● Problem requirements
Once the line with "emerald green, or burgundy. These colors can" is found in the entries below, print it and each following line exactly, stopping after the line with "Digital information will"; print nothing else.

Stored data entries

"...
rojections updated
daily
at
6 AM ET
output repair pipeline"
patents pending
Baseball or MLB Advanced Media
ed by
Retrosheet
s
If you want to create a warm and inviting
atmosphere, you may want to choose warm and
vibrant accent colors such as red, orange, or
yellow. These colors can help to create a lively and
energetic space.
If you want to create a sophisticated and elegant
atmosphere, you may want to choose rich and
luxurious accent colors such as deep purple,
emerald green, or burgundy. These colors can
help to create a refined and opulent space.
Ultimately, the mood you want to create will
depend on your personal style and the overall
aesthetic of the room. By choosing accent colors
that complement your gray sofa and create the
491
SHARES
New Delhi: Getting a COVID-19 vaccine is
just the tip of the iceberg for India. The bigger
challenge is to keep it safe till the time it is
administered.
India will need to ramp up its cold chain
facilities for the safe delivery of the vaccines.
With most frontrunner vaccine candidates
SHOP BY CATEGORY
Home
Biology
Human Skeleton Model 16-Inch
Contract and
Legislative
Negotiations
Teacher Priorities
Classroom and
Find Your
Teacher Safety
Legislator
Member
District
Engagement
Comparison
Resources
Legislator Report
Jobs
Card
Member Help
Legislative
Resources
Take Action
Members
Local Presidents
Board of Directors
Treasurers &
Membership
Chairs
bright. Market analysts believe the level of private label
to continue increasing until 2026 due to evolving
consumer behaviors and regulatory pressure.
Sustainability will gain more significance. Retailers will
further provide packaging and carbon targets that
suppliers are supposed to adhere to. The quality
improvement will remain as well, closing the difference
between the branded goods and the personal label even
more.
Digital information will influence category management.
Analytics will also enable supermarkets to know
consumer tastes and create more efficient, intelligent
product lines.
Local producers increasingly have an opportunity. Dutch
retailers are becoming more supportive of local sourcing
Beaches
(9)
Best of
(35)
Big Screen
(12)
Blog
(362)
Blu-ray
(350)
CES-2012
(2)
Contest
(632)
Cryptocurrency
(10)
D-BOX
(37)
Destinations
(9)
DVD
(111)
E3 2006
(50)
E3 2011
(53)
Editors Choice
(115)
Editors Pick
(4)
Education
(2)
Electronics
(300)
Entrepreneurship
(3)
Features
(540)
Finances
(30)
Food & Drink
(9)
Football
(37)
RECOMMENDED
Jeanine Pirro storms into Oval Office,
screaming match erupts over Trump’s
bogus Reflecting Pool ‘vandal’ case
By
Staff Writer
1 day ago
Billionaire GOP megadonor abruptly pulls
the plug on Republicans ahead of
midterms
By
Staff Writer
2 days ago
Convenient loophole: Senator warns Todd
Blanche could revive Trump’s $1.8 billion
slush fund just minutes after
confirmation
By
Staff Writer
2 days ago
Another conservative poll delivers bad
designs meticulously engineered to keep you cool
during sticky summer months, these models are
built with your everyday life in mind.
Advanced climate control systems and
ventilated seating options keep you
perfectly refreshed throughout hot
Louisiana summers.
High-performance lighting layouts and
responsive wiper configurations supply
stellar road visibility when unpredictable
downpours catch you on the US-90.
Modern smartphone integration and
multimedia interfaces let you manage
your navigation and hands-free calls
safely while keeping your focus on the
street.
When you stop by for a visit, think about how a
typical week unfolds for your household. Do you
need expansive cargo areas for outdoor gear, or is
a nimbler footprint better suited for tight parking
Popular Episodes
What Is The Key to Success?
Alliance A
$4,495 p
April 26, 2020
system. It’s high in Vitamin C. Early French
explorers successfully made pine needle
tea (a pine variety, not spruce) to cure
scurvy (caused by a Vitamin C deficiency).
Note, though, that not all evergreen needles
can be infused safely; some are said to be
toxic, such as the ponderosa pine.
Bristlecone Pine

● Result for this task
emerald green, or burgundy. These colors can
help to create a refined and opulent space.
Ultimately, the mood you want to create will
depend on your personal style and the overall
aesthetic of the room. By choosing accent colors
that complement your gray sofa and create the
491
SHARES
New Delhi: Getting a COVID-19 vaccine is
just the tip of the iceberg for India. The bigger
challenge is to keep it safe till the time it is
administered.
India will need to ramp up its cold chain
facilities for the safe delivery of the vaccines.
With most frontrunner vaccine candidates
SHOP BY CATEGORY
Home
Biology
Human Skeleton Model 16-Inch
Contract and
Legislative
Negotiations
Teacher Priorities
Classroom and
Find Your
Teacher Safety
Legislator
Member
District
Engagement
Comparison
Resources
Legislator Report
Jobs
Card
Member Help
Legislative
Resources
Take Action
Members
Local Presidents
Board of Directors
Treasurers &
Membership
Chairs
bright. Market analysts believe the level of private label
to continue increasing until 2026 due to evolving
consumer behaviors and regulatory pressure.
Sustainability will gain more significance. Retailers will
further provide packaging and carbon targets that
suppliers are supposed to adhere to. The quality
improvement will remain as well, closing the difference
between the branded goods and the personal label even
more.
Digital information will influence category management.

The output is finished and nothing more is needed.